| TUJUAN TUGAS |
Teruskan teks tentang diskusi pemakzulan Presiden, mulai setelah kalimat terakhirnya.

| TEKS BACAAN |
== == ==
Bagi feri, sekalipun, diskusi itu mengenai pemakzulan dan impeachment Presiden, hal itu dibenarkan oleh konstitusi. Kalau dilihat dalam konstitusi, Pasal 7A dan 7B, Pasal 6A dan 6B serta Pasal 8 UUD 1945 yang menjadi satu rangkaian ini, termasuk syarat-syarat pemakzulan pun diatur dalam UUD 1945. “Maka, tentu mendiskusi pemakzulan pun konstitusional,” tandas Feri.

Tidak hanya itu, bahkan tindakan impeachment Presiden pun diperbolehkan oleh konstitusi, apalagi hanya didiskusikan. Sebenarnya, tambah Feri, diskusi yang akan dilakukan oleh CLS FH UGM ini memiliki dua kebaikan. Pertama, bukan melanggar konstitusi dan hukum bahkan sebenarnya secara konstitusional dilindungi. Kedua, mereka mau mencerdaskan publik sebagai bagian dari amanah aktivitas akademik. “Jadi, aneh kalau ada pelarangan itu atau bentuk teror apalagi ancaman pembunuhan,” ujarnya.

Baginya, negara dianggap gagal memproteksi hak-hak konstitusional warga negara dengan membiarkan pelaku teror mencoreng dunia akademik dan juga membiarkan pelaku terror tersebut mencoreng wajah negara sebagai orang yang melindungi warga negara dan melindungi hak-hak konstitusional semua orang. Menurutnya, bila dilihat dalam Pasal 28J UUD 1945, tindakan apapun tanpa didasari oleh UU untuk melakukan pelarangan itu tidak boleh dilakukan. Bahkan, peraturan di bawah UU, apalagi sebuah kebijakan tidak diperkenankan untuk melarang hak orang. “Jangankan teror, negara sekalipun tidak boleh melakukan pelarangan dan membatasi nilai-nilai yang dianut konstitusi,” katanya.
== == ==
| KUTIPAN DATA |

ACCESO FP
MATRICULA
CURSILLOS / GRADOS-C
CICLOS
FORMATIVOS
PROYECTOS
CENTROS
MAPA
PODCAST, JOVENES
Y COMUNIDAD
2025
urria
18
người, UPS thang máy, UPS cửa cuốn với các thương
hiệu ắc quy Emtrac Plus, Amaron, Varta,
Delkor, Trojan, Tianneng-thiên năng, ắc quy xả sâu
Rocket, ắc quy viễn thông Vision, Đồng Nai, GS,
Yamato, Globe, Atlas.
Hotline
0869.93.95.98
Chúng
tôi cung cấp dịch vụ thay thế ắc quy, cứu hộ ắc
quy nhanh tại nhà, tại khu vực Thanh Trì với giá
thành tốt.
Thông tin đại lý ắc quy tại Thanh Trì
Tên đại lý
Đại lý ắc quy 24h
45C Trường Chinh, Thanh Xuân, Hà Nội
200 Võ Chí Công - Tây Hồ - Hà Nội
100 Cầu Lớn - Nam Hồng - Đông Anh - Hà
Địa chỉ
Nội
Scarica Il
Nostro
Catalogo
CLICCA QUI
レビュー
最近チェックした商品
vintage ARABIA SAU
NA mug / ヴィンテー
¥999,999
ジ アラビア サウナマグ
== == ==
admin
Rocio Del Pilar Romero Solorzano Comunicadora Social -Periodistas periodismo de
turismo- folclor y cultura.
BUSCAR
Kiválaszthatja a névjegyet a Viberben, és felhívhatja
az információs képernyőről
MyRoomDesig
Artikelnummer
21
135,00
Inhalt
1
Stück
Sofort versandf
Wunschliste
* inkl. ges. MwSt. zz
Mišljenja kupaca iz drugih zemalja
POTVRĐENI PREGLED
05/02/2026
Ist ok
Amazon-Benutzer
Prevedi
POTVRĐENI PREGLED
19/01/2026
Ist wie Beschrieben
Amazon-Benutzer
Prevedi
== == ==
| HASIL LATIHAN |
Seharusnya, kata Feri, cara-cara barbar seperti ini sudah harus ditinggalkan oleh Indonesia. Sebab, Indonesia sendiri sudah mencemooh cara seperti itu di masa orde baru. “Saat ini seolah-olah negara hanya berani mengutuki saja pelaku teror tersebut, tanpa ada tindakan-tindakan. Ini kelemaahan juga, secara politik Presiden gagal menunjukan citra kenegarawanannya,” sindirnya. (Baca: Ujaran Kebencian dan Berita Bohong, Apa Beda di Eropa dan Indonesia?)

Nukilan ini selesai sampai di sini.